A thrombus is defined as a clot formed in the circulation from the constituents of the blood, whereas emboli are fragments of thrombus that break off and block vessels downstream. Almost half of adult deaths in Western countries are due to thrombosis of coronary or cerebral arteries, or to pulmonary embolism.1 A thrombus is the result of a cascade of events involving platelets, RBCs, coagulation factors and the vessel wall.

Conditions predisposing to thrombosis:

  • thrombophilia

  • thrombocytosis (platelets)

  • polycythaemia rubra vera

Thrombophilia2

Thrombophilia refers to a disorder of haemostasis in the form of a primary coagulopathy leading to a tendency to thrombosis. This should be considered in patients with major unprecipitated venous thromboembolism with or without a strong family history of venous thrombosis. Several causes can be tested, both inherited and acquired:

  • inherited:

    • – factor V Leiden gene mutation (activated protein C resistance)

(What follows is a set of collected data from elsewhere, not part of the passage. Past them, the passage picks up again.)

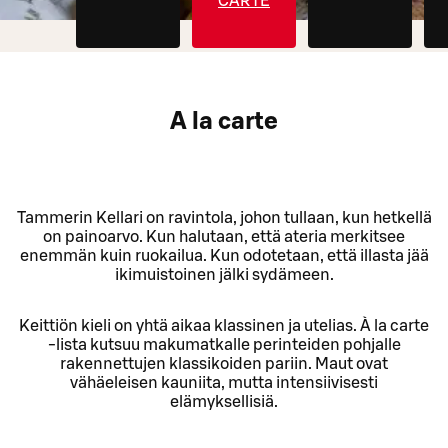
CARTE
A la carte
Tammerin Kellari on ravintola, johon tullaan, kun hetkellä
on painoarvo. Kun halutaan, että ateria merkitsee
enemmän kuin ruokailua. Kun odotetaan, että illasta jää
ikimuistoinen jälki sydämeen.
Keittiön kieli on yhtä aikaa klassinen ja utelias. À la carte
-lista kutsuu makumatkalle perinteiden pohjalle
rakennettujen klassikoiden pariin. Maut ovat
vähäeleisen kauniita, mutta intensiivisesti
elämyksellisiä.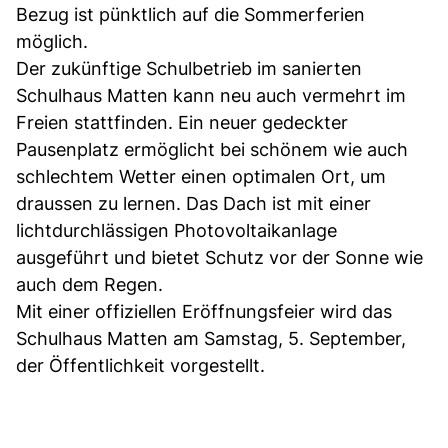
Bezug ist pünktlich auf die Sommerferien
möglich.
Der zukünftige Schulbetrieb im sanierten
Schulhaus Matten kann neu auch vermehrt im
Freien stattfinden. Ein neuer gedeckter
Pausenplatz ermöglicht bei schönem wie auch
schlechtem Wetter einen optimalen Ort, um
draussen zu lernen. Das Dach ist mit einer
lichtdurchlässigen Photovoltaikanlage
ausgeführt und bietet Schutz vor der Sonne wie
auch dem Regen.
Mit einer offiziellen Eröffnungsfeier wird das
Schulhaus Matten am Samstag, 5. September,
der Öffentlichkeit vorgestellt.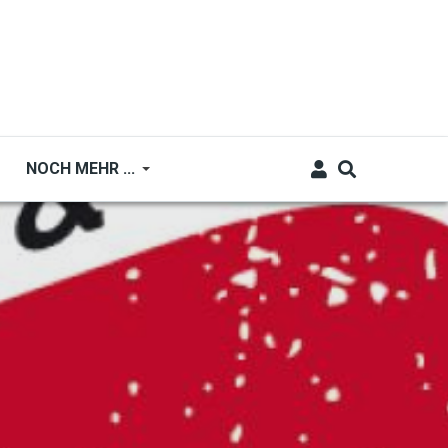
NOCH MEHR ...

    • – prothrombin gene mutation

    • – protein C deficiency

    • – protein S deficiency

    • – antithrombin deficiency

  • acquired:

    • – antiphospholipid antibodies (anticardiolipin or anti-ß2 GPI)

    • – elevated homocysteine level

    • – lupus anticoagulant

The above factors can all be measured in the laboratory with specific genetic tests, coagulation or antibody-based tests. Other acquired causes (regarded as risk factors) include malignancy, oral contraceptives, HRT, immobilisation, obesity, smoking, pregnancy and major surgery. Most DVTs do not require investigation for an underlying cause, but consideration should be given to screening patients who have had an unprovoked DVT. Refer to a haematologist if thrombophilia is proven or suspected. Of particular interest is factor V Leiden, which occurs in about 4% of Caucasians; the relative risk of venous thrombosis is increased three to seven times in heterozygotes and 80 times in homozygotes.2

Indications for investigation

  • Recurrent or unusual thrombosis

  • Arterial thrombosis <30 years

  • Skin necrosis, especially on warfarin

  • Recurrent fetal loss

  • Familial thromboembolism

Venous thromboembolism

A feature of venous thrombosis is that it develops in normal vessels, with key factors being stasis and increased coagulability, including thrombophilia. The classic example is deep venous thrombosis of the leg veins. Another poorly recognised thrombosis is axillosubclavian venous thrombosis, which is associated with pulmonary embolism in 30% of cases.3

Other sites of deep vein thrombosis are the pelvic/ovarian veins, which should be suspected in a person at risk with pelvic pain and swollen upper thighs, mesenteric venous thrombosis and cerebral sinus thrombosis, which are usually due to thrombophilia.